The bedroom is separated by a real door — not a curtain, not a partition, a door — and the king bed is the kind of firm-but-forgiving that makes you briefly reconsider your mattress at home. There's a sitting area by the window, a desk if you're the type who brings a laptop to Vegas (no judgment, or maybe a little), and a two-person jacuzzi tub that sits in the bathroom like it's been promoted from a lesser resort. The walk-in shower is separate, the water pressure is strong, and the hot water arrives immediately. I mention this because I've stayed in places on the Strip where the shower was an act of faith.
“The Elara's great trick is making you forget you're attached to a casino — until you want to remember.”
The building connects directly to Planet Hollywood's Miracle Mile Shops via a skybridge, which means you're technically on the Strip without ever walking outside. This matters in August, when the pavement could fry an egg, and it matters at 2 AM, when the boulevard becomes a different animal entirely. But the Elara itself has no casino floor. You step out of the elevator into a lobby that smells like nothing — not cigarettes, not the synthetic floral pumped through most Strip properties. Just conditioned air. It's one of the few places on Las Vegas Boulevard that still offers complimentary self-parking, which is either a practical detail or a minor miracle depending on when you last paid thirty dollars to park at a casino where you were already spending money.
The honest thing: the building's age shows in spots. The hallway carpet has that particular timeshare-corridor pattern that was contemporary in 2009 and now reads as vaguely corporate. The elevator wait during checkout hour on a Sunday can test your patience. And the sofa bed in the living room — listed as a queen sleeper — is a sofa bed, with all the lumpy compromise that implies. You wouldn't put your favorite person on it for more than one night. But these are the textures of a place that's been lived in, not just photographed for a website.

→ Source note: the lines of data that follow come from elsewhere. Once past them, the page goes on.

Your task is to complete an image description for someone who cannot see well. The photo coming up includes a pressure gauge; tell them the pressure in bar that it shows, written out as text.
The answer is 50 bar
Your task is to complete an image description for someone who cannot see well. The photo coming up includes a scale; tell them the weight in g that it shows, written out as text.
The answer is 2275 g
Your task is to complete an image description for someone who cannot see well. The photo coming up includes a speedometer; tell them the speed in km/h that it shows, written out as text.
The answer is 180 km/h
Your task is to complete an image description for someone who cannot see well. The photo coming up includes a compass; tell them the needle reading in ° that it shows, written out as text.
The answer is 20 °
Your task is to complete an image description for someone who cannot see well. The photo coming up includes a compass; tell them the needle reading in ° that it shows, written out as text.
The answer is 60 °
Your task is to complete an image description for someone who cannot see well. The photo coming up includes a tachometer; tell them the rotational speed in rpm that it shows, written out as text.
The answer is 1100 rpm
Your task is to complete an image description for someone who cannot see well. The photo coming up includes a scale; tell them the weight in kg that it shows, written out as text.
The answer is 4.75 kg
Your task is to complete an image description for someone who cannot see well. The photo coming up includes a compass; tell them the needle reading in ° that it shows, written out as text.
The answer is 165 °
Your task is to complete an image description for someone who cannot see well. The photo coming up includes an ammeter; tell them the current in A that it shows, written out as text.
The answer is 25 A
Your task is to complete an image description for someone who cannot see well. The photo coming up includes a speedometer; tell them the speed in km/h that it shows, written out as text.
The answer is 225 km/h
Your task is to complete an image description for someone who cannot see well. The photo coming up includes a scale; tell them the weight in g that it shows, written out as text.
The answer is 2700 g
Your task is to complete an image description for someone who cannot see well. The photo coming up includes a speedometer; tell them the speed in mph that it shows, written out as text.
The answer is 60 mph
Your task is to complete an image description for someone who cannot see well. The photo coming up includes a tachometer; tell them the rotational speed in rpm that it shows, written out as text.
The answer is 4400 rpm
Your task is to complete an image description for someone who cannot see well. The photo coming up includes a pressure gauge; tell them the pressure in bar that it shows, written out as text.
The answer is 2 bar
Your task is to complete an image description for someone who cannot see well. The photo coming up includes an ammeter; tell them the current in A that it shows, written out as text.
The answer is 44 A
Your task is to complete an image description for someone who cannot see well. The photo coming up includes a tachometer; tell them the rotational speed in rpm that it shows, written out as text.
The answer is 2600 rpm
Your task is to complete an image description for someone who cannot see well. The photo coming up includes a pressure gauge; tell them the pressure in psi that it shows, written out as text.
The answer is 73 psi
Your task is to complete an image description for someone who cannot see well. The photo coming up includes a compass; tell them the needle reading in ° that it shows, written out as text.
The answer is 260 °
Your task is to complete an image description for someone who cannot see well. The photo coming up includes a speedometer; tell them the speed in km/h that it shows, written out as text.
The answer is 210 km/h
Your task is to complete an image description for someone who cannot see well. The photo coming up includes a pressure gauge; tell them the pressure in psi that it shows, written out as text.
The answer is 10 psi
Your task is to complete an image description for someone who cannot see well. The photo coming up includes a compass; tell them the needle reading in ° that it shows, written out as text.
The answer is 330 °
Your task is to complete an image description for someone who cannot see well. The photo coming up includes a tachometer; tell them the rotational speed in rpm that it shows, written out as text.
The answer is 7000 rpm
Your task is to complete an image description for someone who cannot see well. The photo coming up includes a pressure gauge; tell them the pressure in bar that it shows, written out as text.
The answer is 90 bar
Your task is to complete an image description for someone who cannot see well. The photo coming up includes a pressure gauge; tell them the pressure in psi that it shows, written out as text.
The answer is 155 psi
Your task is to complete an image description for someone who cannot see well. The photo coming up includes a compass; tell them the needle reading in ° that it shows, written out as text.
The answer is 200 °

The corner of Harmon, morning and night
The block around the Elara has its own rhythm. In the morning, the Harmon Avenue sidewalk is almost peaceful — a couple of joggers, a delivery truck idling outside the loading dock, a woman in scrubs walking toward the monorail station. There's an ABC Store across the boulevard where you can buy sunscreen and a surprisingly decent pre-made sandwich for six dollars, which is the cheapest meal you'll find within a quarter mile of the Strip. Pin Up Pizza inside Planet Hollywood does late-night slices the size of your forearm, and the line at 1 AM is half the experience.
You leave on a Tuesday morning, rolling your suitcase through the lobby while a family of five loads a pack-and-play into the elevator. The dad is carrying a grocery bag from Smith's — the supermarket about a ten-minute drive west on Flamingo — and the mom is telling someone on the phone that the kids slept until nine because the blackout screens actually work. Outside, Harmon Avenue is bright and empty and smells like warm asphalt. A monorail car slides silently above the parking garage. You realize you spent three nights on the Las Vegas Strip and never once sat at a slot machine, which feels like either a failure or an achievement, and you're not sure which.
Nightly rates for the one-bedroom grand suite fluctuate wildly — expect somewhere around 200 USD to 400 USD depending on the season and how far ahead you book, though timeshare exchange members and Hilton Honors point-hoarders can do considerably better. For what you get — a kitchen, a washer, a living room, a jacuzzi, free parking, and a door that closes between you and the Strip — it's a hard deal to argue with.